Reading passage |
The Board has resolved to terminate the MBCA after considering the following:-
On 28 August 2019, APFT Aviation Sdn. Bhd (“AASB” or “Defendant”), the wholly-owned subsidiary of APFT was served with a Notice of Application for Interim Injuction by the Liquidator of Asia Pacific Flight Training Sdn. Bhd. (In Liquidation) (“APFTSB” or “Plaintiff”), whereby, the Liquidator is seeking to repossess sixteen (16) aircrafts (“Subject Aircrafts”) which were transferred to AASB as intercompany debt settlement. The injunction, amongst other, restraining AASB and/or their agents from dealing, charging, disposing, transferring and/or exercising any rights arising from the Subject Aircrafts.
On 11 November 2019, both parties APFT Aviation Sdn. Bhd. and Asia Pacific Flight Training Sdn. Bhd. (In Liquidation) agreed to a proposed consent order vis-à-vis the Plaintiff’s Notice of Application for an Inter Parte Injunction (“Enclosure 3”). Accordingly, the proposed consent order for Enclosure 3 was recorded before the High Court Judge and the court proceeded to grant an Inter Parte Injunction pending the hearing of the Plaintiff’s Originating Summons (“Enclosure 1”) based on the terms in the proposed consent order for Enclosure 1. The hearing of Enclosure 1 is fixed for 20 to 21 April 2020.

Data extract |
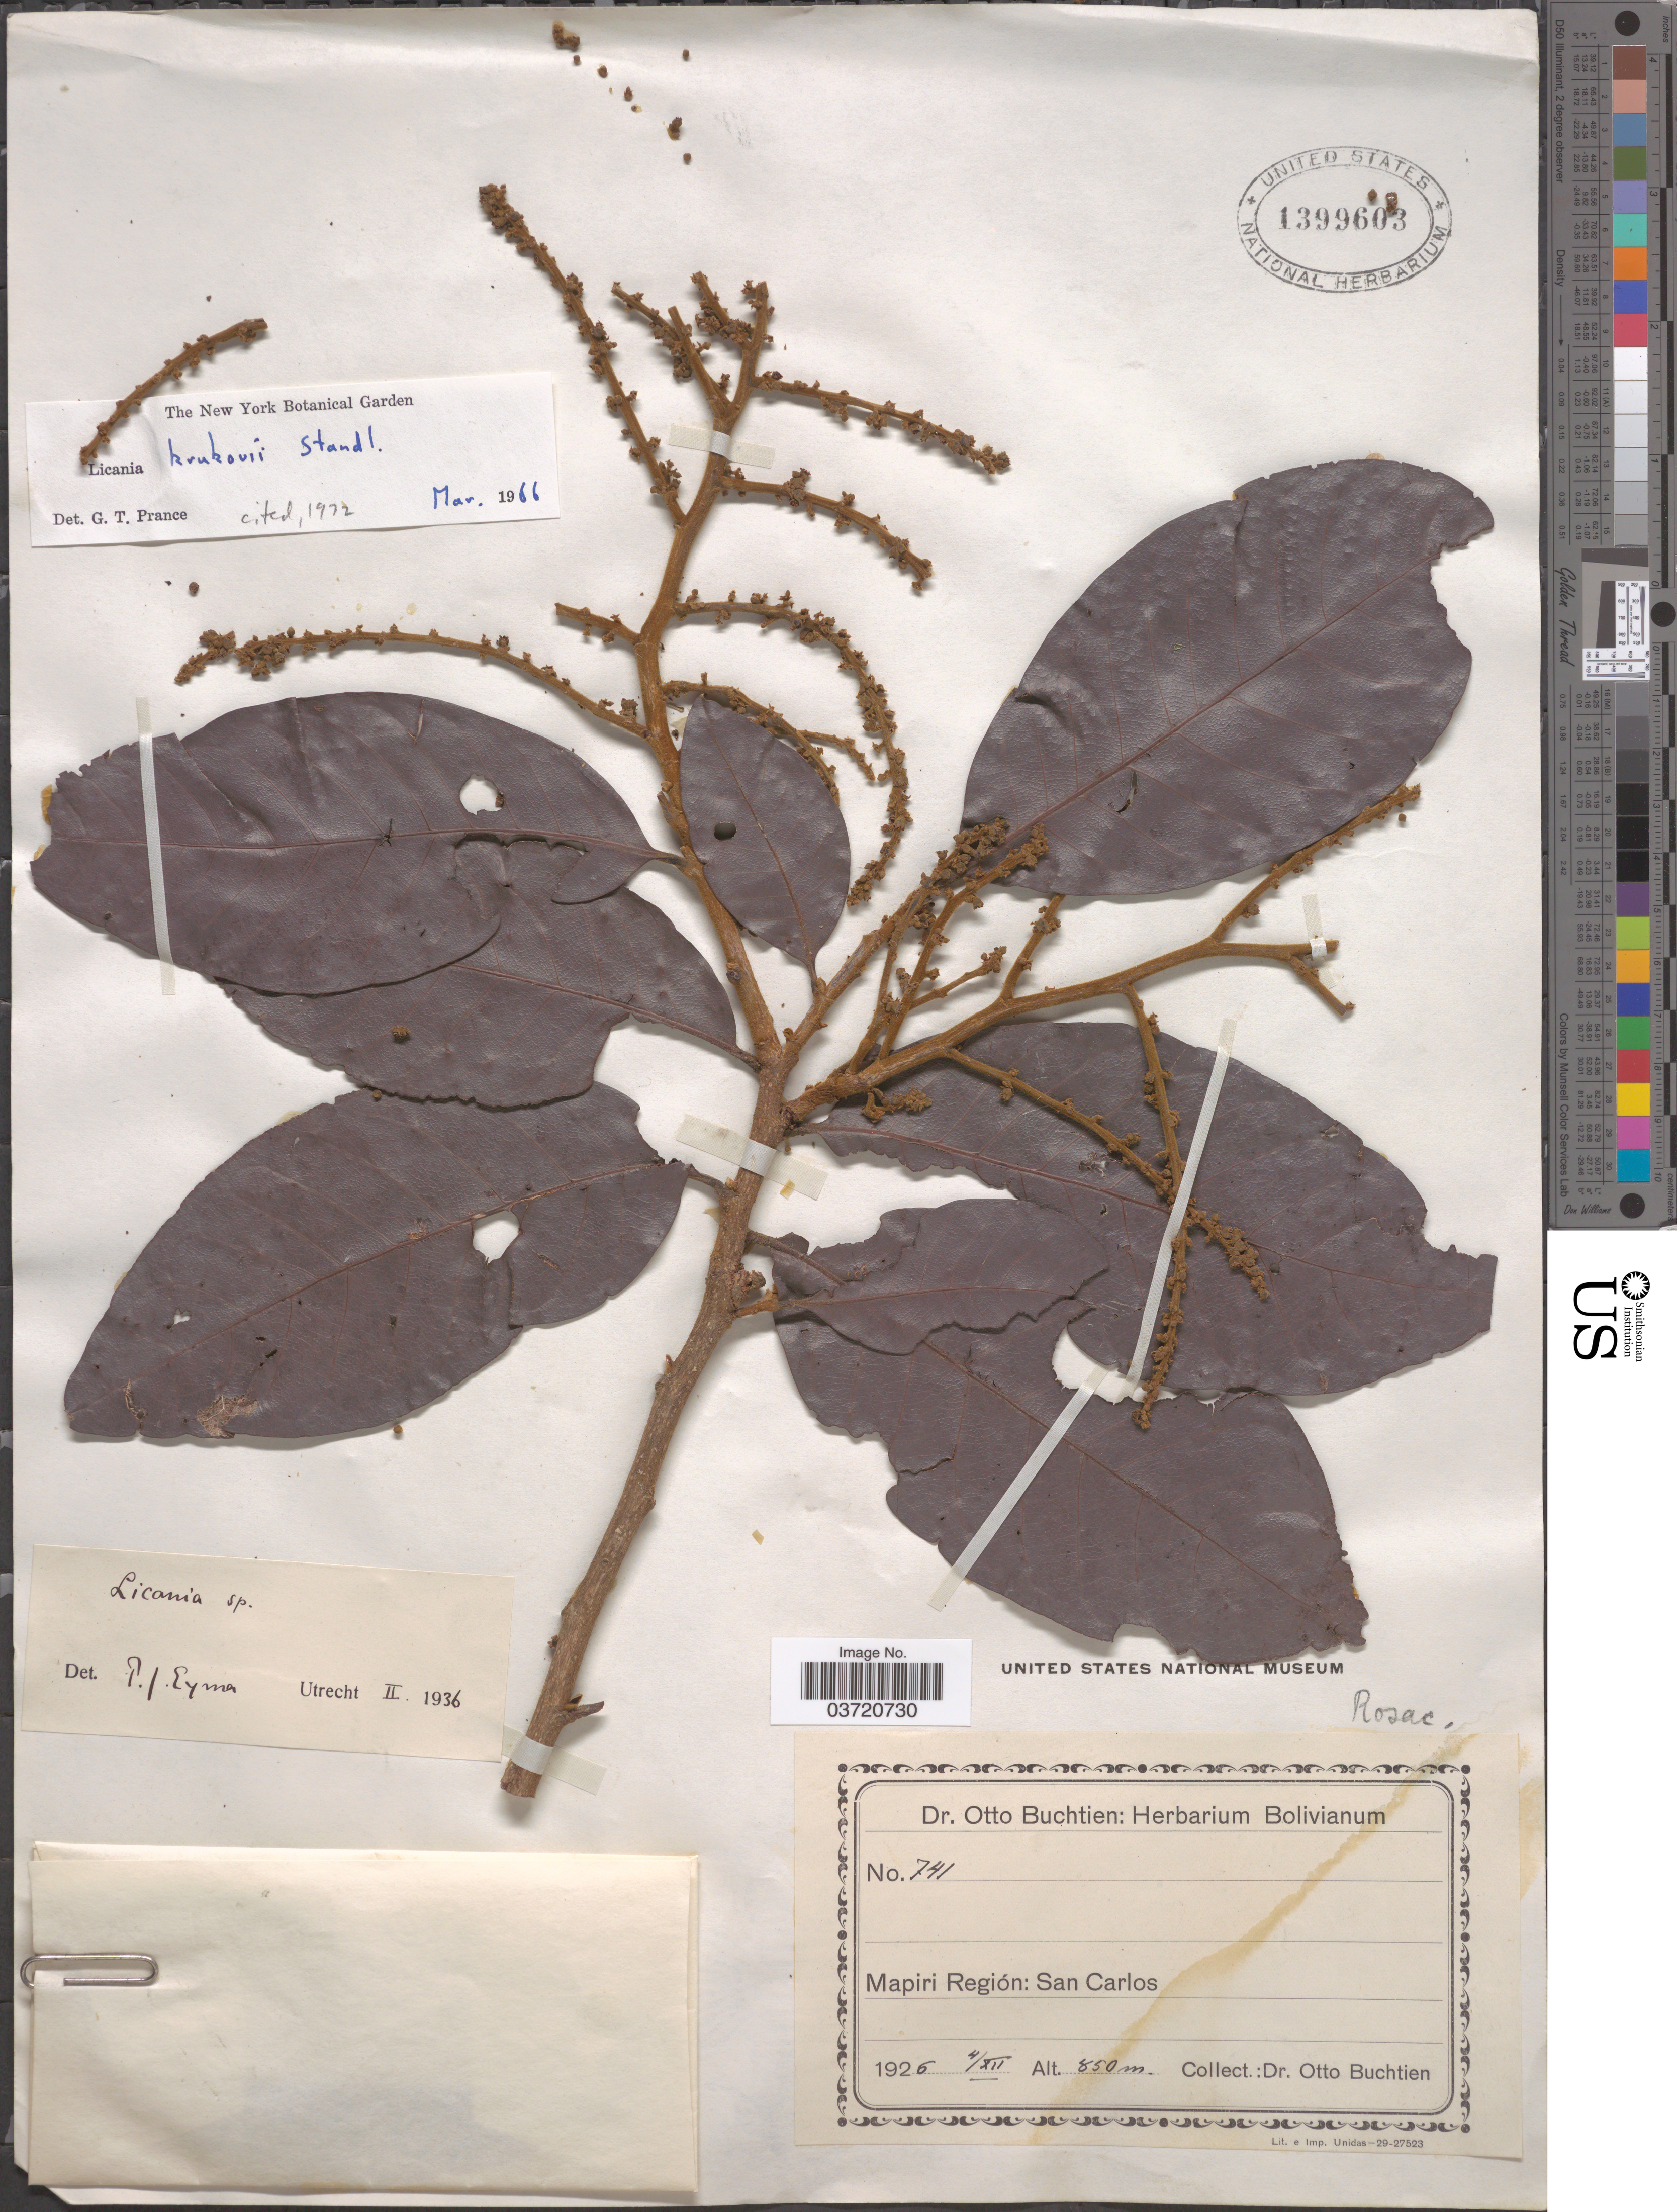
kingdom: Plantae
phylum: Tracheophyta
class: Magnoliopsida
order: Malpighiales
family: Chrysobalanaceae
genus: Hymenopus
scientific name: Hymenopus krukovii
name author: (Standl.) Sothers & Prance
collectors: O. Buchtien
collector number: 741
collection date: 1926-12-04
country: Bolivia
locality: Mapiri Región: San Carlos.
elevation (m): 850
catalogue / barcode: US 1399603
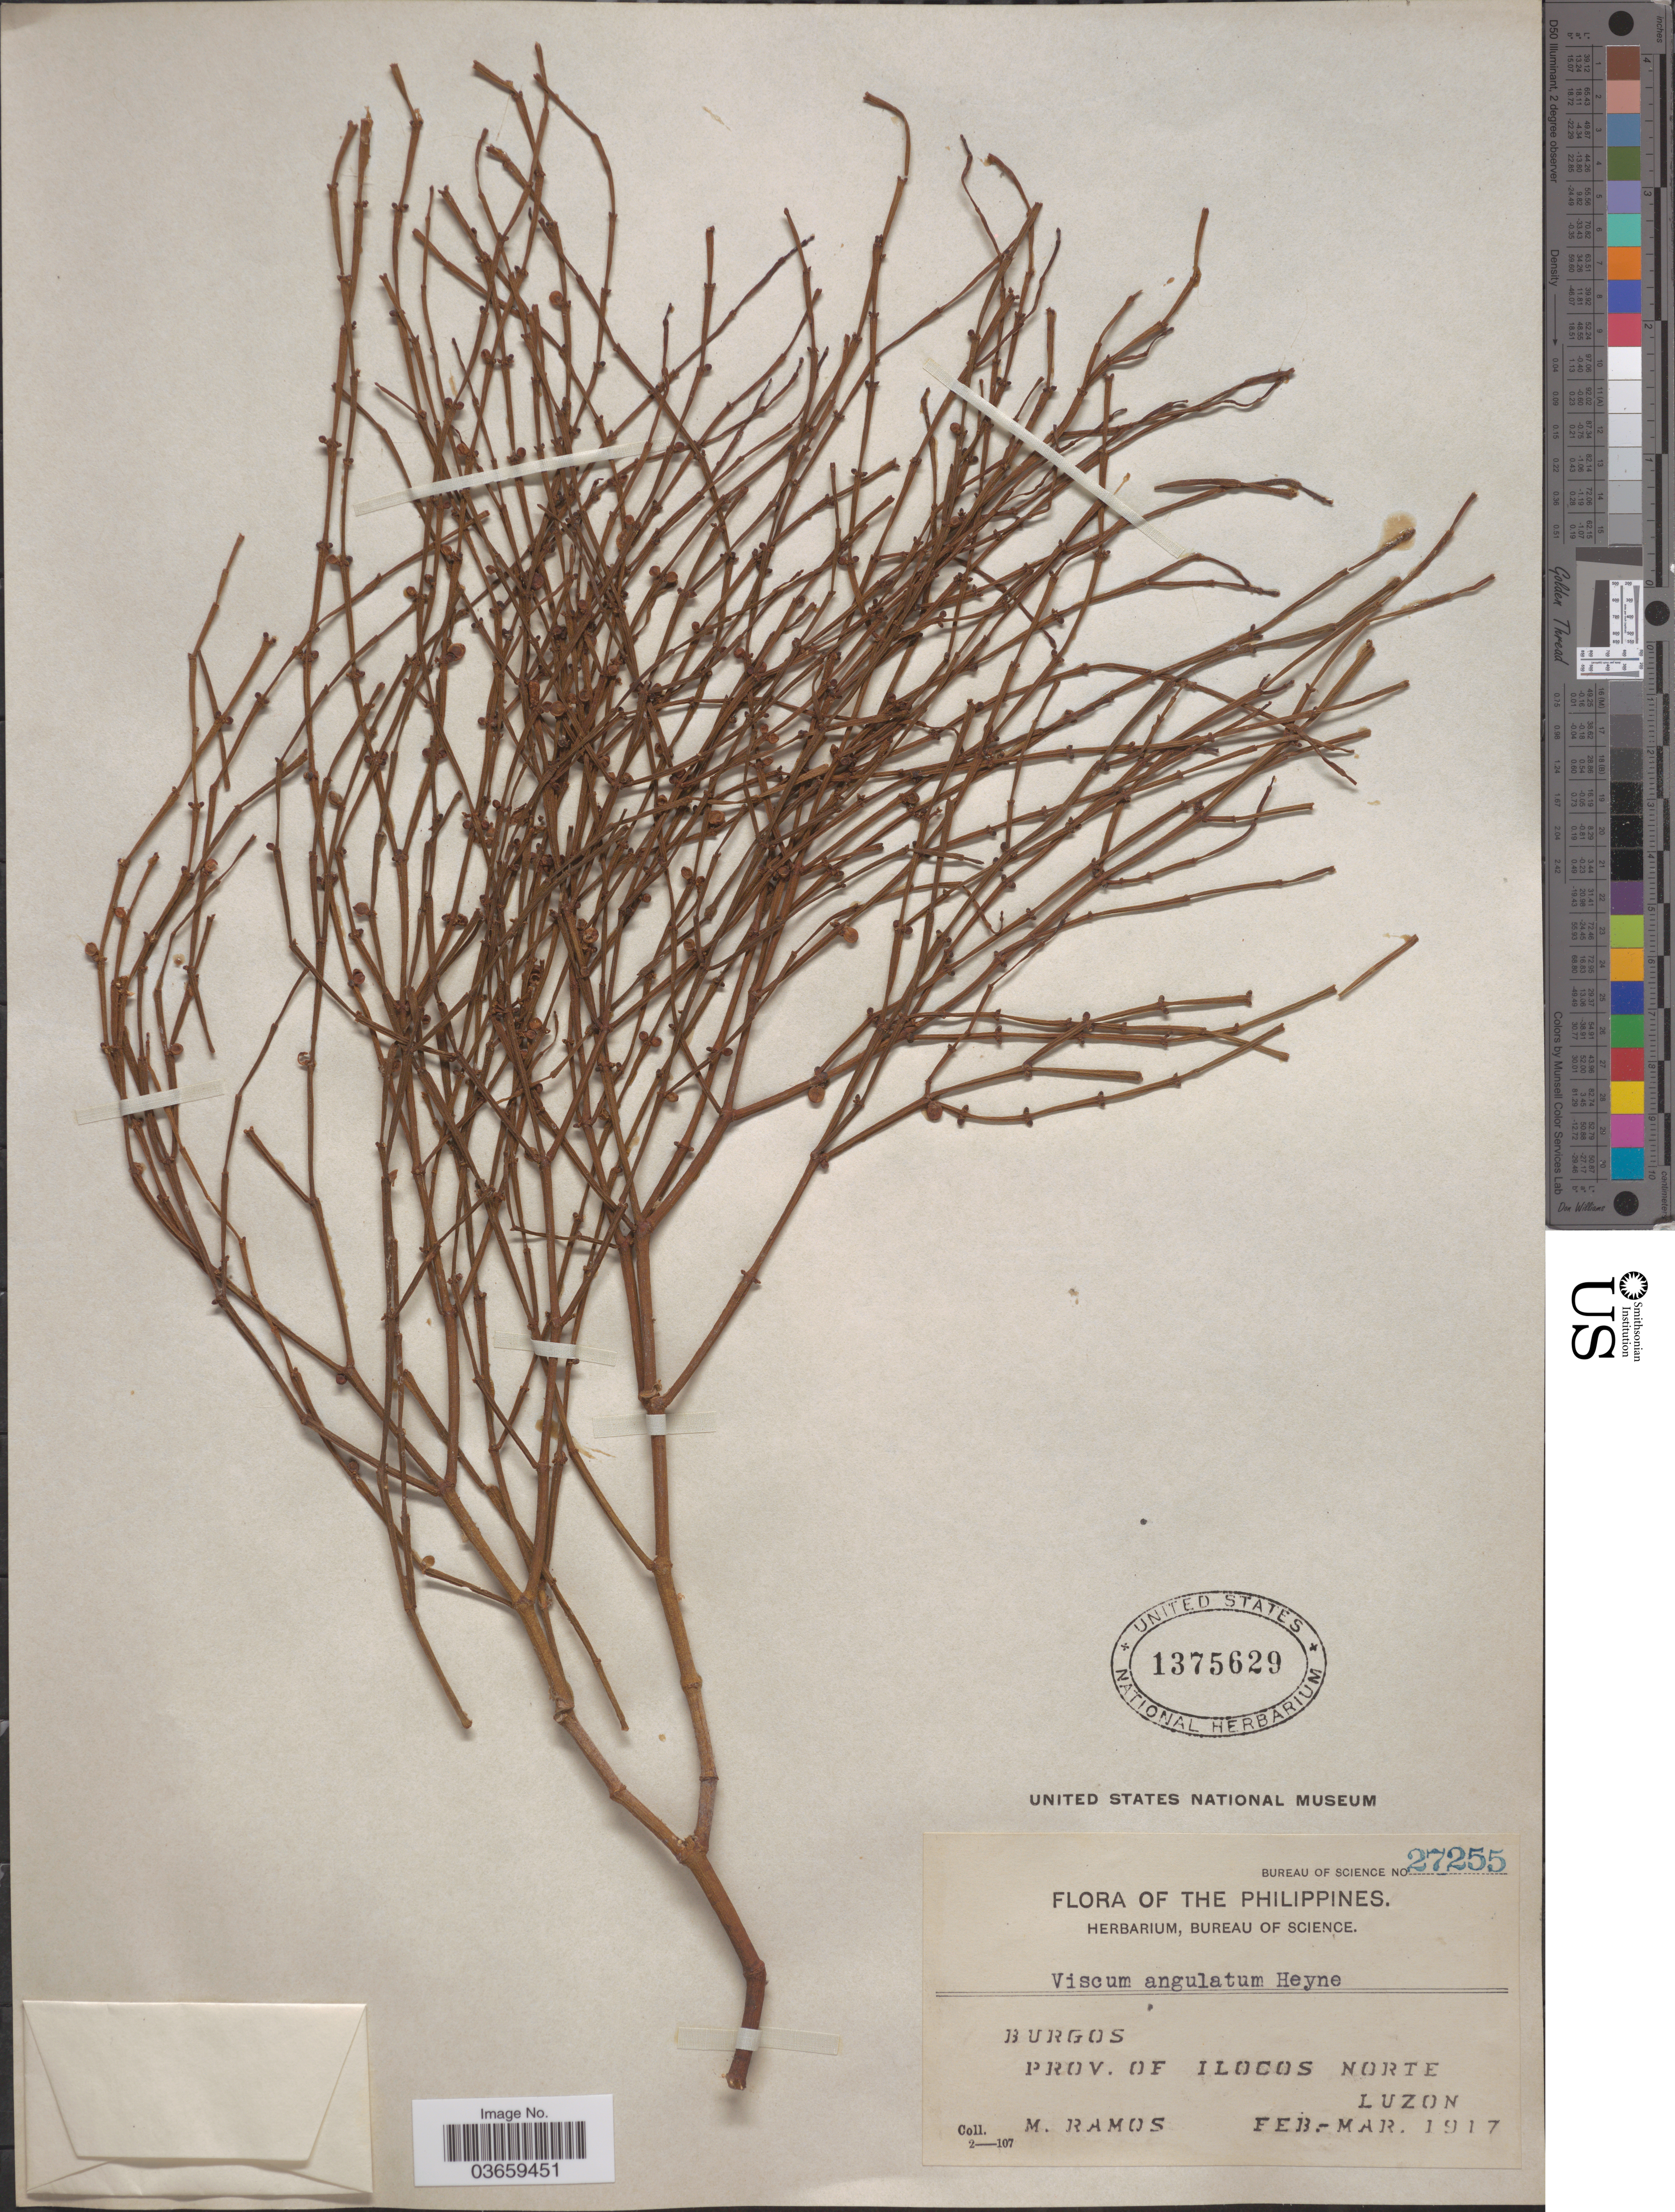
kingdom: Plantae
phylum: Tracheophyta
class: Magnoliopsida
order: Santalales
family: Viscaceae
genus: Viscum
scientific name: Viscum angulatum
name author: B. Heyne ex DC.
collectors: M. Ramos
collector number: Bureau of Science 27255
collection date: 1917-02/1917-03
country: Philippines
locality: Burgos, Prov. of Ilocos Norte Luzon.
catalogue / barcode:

Written problem 1 | Reproduce the passage about the aircraft injunction from "The Board has" up to and including "the Subject Aircrafts.".
Written problem 2 | Take the passage about the aircraft injunction further, starting right after its last sentence.

Exercise output 1 |
The Board has resolved to terminate the MBCA after considering the following:-
On 28 August 2019, APFT Aviation Sdn. Bhd (“AASB” or “Defendant”), the wholly-owned subsidiary of APFT was served with a Notice of Application for Interim Injuction by the Liquidator of Asia Pacific Flight Training Sdn. Bhd. (In Liquidation) (“APFTSB” or “Plaintiff”), whereby, the Liquidator is seeking to repossess sixteen (16) aircrafts (“Subject Aircrafts”) which were transferred to AASB as intercompany debt settlement. The injunction, amongst other, restraining AASB and/or their agents from dealing, charging, disposing, transferring and/or exercising any rights arising from the Subject Aircrafts.

Exercise output 2 |
(ii) On 24 June 2019, Kelab Aero Perak has wrongfully terminated tenancy agreement with AASB. Since then, APFT and its subsidiaries have no place of operations for Flight Training School, Continuing Airworthiness Management Organisation (CAMO) or Maintenance Organisation Approval Part 145 venture. Hence, it is difficult for APFT to re-commence and or venture into AFTO For Approved Training Organisation (ATO) – Flying Training Organisation (FTO), DCAM Part-147 Approved Maintenance Training Organisations (ATO), Continuing Airworthiness Management Organisation (CAMO) and Maintenance Organisation Approval Part 145 licence until it has secured an appropriate base of operations. In addition. APFT is unable to proceed with the application for the abovementioned activities of licences with Civil Aviation Authority of Malaysia.
In view of the above development, the Board has resolved to terminate the MBCA with MATA and not to proceed with its self-rescue plan to regularise its financial postion.
Nevertheless, APFT wishes to clarify while its flight training, maintenance repair and overhaul and engineering training activities and businesses are hindered for the time being, not all its aviation activities are affected and the APFT Group can still carry out other aviation activities such as potential air chartered services subject to the relevant approvals being obtained.
This announcement is dated 8 January 2020.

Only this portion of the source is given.